[Data items]
........

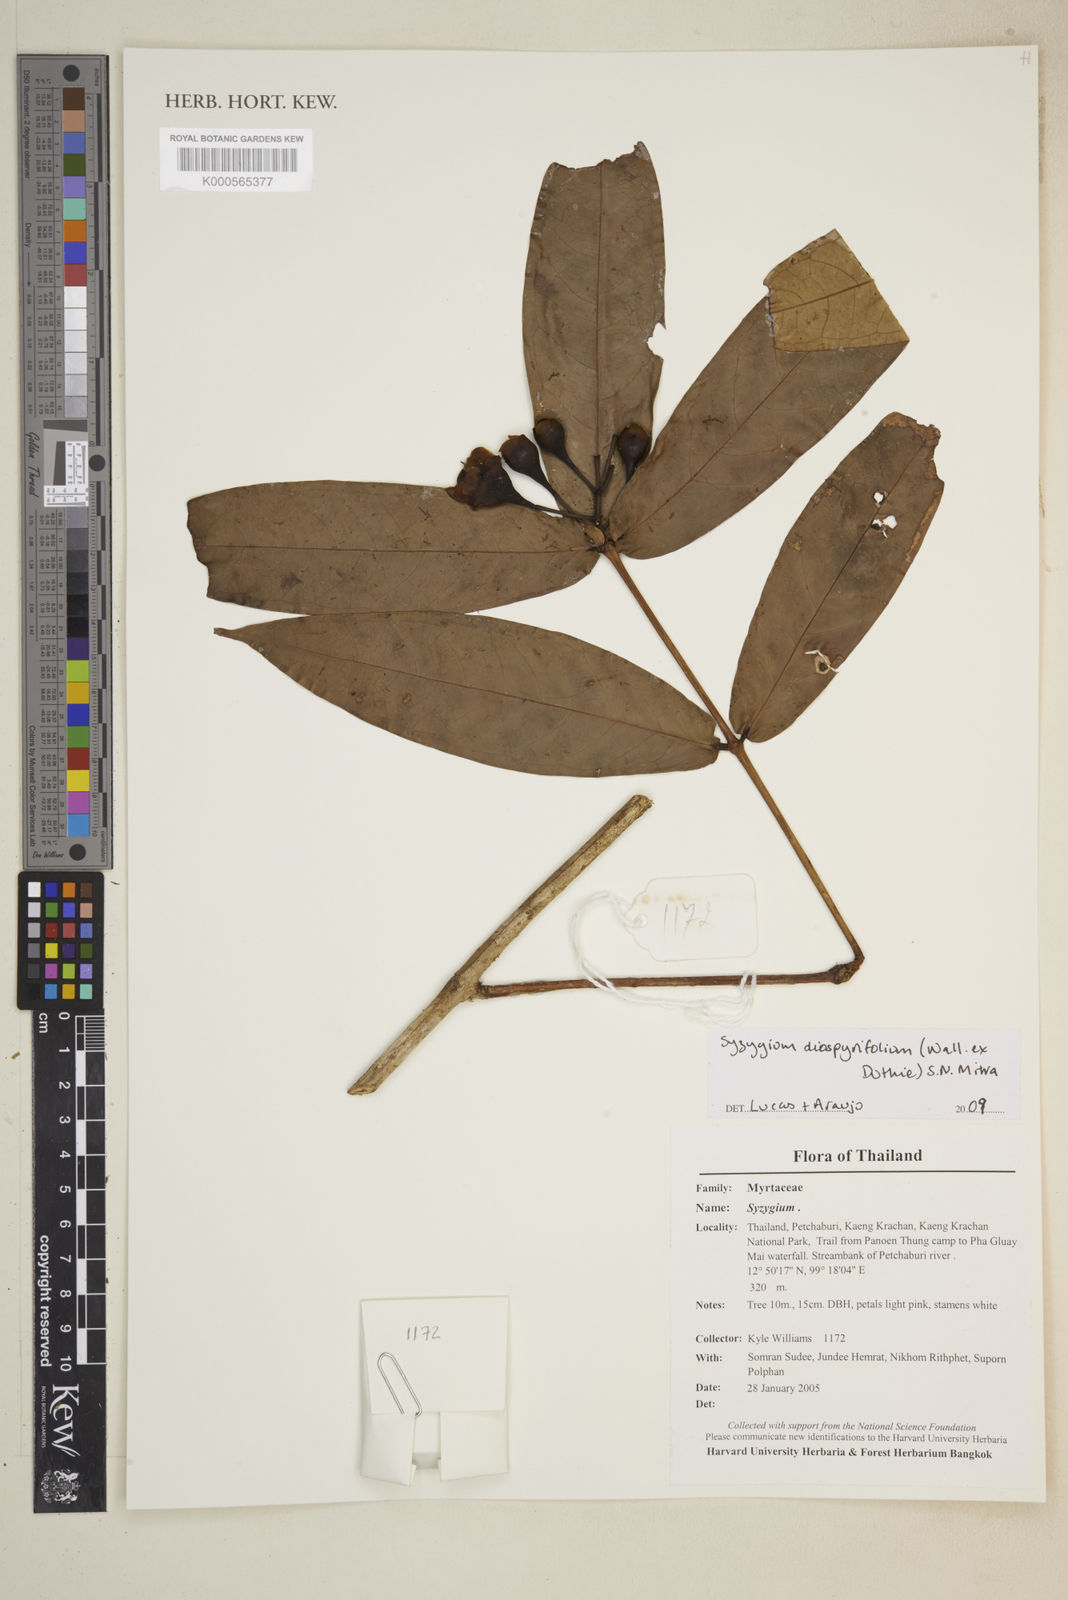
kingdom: Plantae
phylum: Tracheophyta
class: Magnoliopsida
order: Myrtales
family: Myrtaceae
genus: Syzygium
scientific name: Syzygium diospyrifolium
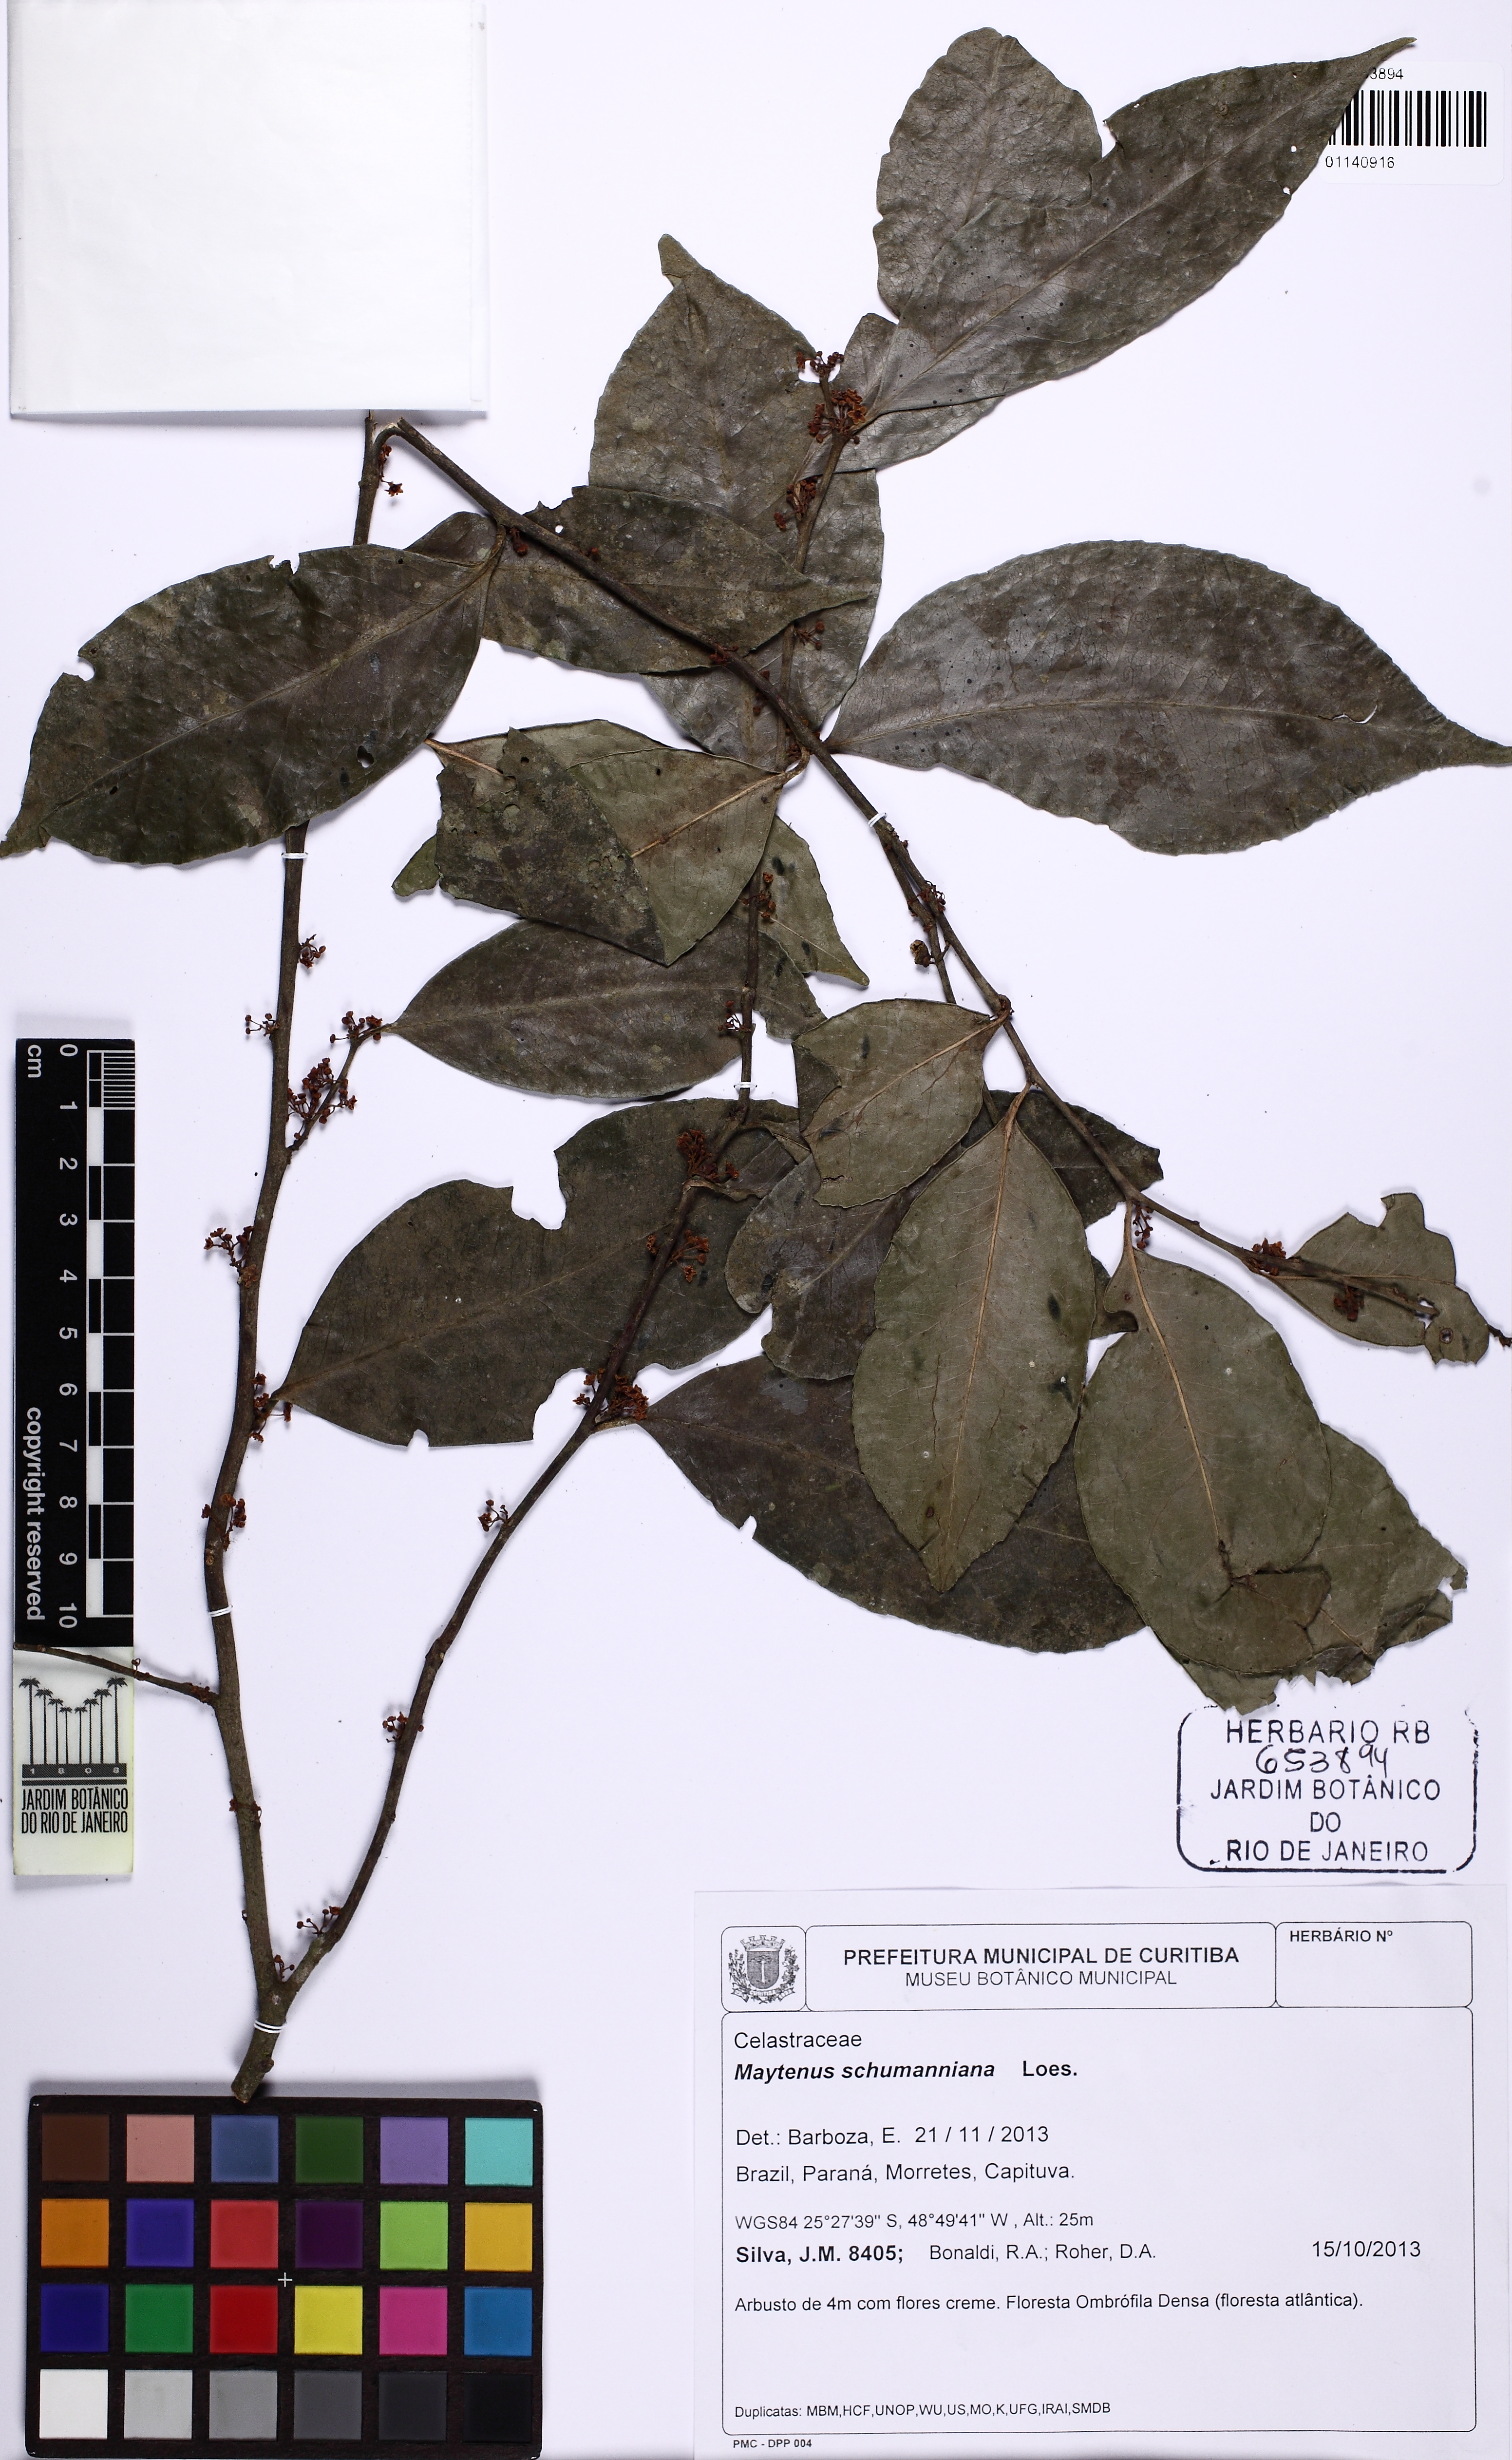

........

Exercise requirements: Write out every text line from the entries above word for word, and leave the pictures out of your answer.

Exercise response:
kingdom: Plantae
phylum: Tracheophyta
class: Magnoliopsida
order: Myrtales
family: Myrtaceae
genus: Syzygium
scientific name: Syzygium diospyrifolium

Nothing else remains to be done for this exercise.